> **DOKUMENTABSCHNITT**:
========================================

Wir haben nur dieses eine Beispiel, wie jemand zum Verbrecher werden kann, eingehender skizziert, wir könnten noch eine große Zahl anderer folgen lassen; nicht immer sind Noth und Elend die Beweggründe zum ersten, verhängnißvollen Schritt, oft ist es Leichtsinn und der Hang zum Wohlleben, oft eine Liebschaft oder die Sucht, es den besser gestellten Bekannten im Ausgeben von Geld gleichzuthun, oft auch nur eine günstige Gelegenheit oder endlich der angeborene Drang zum Bösen, genährt durch schlechte Lektüre und Versuchungen aller Art, denen zumal die Berliner Jugend ganz besonders ausgesetzt ist. Hieraus erklärt sich auch die große, in erschreckendem Wachsthum begriffene Menge der jugendlichen Verbrecher in Berlin, die zu den ernstesten Besorgnissen Anlaß giebt und ihre Ursache zum wesentlichen Theile in der schlimmen Beschaffenheit der Wohnungen unserer ärmeren Klassen, in dem überhandnehmenden Schlafstellenwesen hat.

========================================

> **ENTNOMMENES MATERIAL**:
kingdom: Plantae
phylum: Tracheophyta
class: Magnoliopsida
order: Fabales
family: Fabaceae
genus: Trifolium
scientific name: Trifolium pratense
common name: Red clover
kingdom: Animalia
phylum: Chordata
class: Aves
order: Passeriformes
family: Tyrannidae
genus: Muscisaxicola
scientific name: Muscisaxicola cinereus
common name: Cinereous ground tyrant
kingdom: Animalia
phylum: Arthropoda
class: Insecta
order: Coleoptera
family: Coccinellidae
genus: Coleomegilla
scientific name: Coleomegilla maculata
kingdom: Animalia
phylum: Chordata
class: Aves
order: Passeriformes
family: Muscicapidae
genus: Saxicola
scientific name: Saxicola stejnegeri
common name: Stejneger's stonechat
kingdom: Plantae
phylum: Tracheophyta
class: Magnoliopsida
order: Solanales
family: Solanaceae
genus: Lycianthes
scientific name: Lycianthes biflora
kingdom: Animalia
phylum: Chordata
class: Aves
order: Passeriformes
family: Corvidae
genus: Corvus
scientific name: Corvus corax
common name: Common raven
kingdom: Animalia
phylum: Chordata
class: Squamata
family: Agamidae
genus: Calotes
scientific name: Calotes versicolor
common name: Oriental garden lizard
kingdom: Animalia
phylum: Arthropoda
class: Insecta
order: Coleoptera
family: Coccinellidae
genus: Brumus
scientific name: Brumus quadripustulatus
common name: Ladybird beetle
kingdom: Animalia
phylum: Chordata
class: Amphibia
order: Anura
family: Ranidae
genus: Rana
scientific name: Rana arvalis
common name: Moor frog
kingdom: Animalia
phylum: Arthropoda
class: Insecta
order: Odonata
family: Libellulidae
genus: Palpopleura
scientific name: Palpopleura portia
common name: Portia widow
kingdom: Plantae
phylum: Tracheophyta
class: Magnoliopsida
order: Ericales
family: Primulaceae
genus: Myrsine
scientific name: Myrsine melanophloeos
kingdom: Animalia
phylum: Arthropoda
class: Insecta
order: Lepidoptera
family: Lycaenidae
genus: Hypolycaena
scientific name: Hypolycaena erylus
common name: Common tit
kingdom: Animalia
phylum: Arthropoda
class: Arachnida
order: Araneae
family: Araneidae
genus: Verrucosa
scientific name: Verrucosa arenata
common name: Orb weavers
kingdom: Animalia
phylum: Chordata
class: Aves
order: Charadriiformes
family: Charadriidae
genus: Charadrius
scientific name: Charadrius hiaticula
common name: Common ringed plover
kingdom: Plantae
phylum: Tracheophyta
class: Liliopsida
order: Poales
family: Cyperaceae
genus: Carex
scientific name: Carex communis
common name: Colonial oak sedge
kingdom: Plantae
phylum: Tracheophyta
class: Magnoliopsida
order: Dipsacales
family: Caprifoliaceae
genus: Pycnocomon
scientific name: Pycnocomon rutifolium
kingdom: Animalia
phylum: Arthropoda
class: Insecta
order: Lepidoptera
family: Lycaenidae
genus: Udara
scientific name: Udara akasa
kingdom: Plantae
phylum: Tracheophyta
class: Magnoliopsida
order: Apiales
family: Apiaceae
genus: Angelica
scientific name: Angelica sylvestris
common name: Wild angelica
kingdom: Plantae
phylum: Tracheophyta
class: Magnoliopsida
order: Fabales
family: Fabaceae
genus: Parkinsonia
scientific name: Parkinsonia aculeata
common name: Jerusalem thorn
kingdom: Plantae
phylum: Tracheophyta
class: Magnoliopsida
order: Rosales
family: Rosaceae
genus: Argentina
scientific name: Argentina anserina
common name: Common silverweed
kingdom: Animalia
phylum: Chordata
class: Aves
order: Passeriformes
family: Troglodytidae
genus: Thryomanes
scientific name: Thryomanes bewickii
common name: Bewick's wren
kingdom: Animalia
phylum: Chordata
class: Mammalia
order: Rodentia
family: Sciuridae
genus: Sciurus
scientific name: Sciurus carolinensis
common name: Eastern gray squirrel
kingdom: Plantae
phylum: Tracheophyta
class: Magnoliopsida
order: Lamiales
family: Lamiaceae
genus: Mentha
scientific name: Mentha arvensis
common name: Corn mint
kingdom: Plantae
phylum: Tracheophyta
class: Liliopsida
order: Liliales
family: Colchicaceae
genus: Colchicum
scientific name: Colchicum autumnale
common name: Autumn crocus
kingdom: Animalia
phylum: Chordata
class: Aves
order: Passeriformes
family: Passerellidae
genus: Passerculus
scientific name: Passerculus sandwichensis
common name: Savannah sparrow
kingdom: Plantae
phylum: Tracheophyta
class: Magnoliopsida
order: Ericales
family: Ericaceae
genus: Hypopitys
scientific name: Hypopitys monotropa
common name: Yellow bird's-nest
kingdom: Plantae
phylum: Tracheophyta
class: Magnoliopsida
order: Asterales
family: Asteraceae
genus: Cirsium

========================================

> **ZIEL DER AUFGABE**:
Entnimm den oben stehenden Text über die Wege ins Verbrechen in Berlin vollständig und gib ihn wortgetreu wieder.

> **DIE ANTWORT**:
Wir haben nur dieses eine Beispiel, wie jemand zum Verbrecher werden kann, eingehender skizziert, wir könnten noch eine große Zahl anderer folgen lassen; nicht immer sind Noth und Elend die Beweggründe zum ersten, verhängnißvollen Schritt, oft ist es Leichtsinn und der Hang zum Wohlleben, oft eine Liebschaft oder die Sucht, es den besser gestellten Bekannten im Ausgeben von Geld gleichzuthun, oft auch nur eine günstige Gelegenheit oder endlich der angeborene Drang zum Bösen, genährt durch schlechte Lektüre und Versuchungen aller Art, denen zumal die Berliner Jugend ganz besonders ausgesetzt ist. Hieraus erklärt sich auch die große, in erschreckendem Wachsthum begriffene Menge der jugendlichen Verbrecher in Berlin, die zu den ernstesten Besorgnissen Anlaß giebt und ihre Ursache zum wesentlichen Theile in der schlimmen Beschaffenheit der Wohnungen unserer ärmeren Klassen, in dem überhandnehmenden Schlafstellenwesen hat.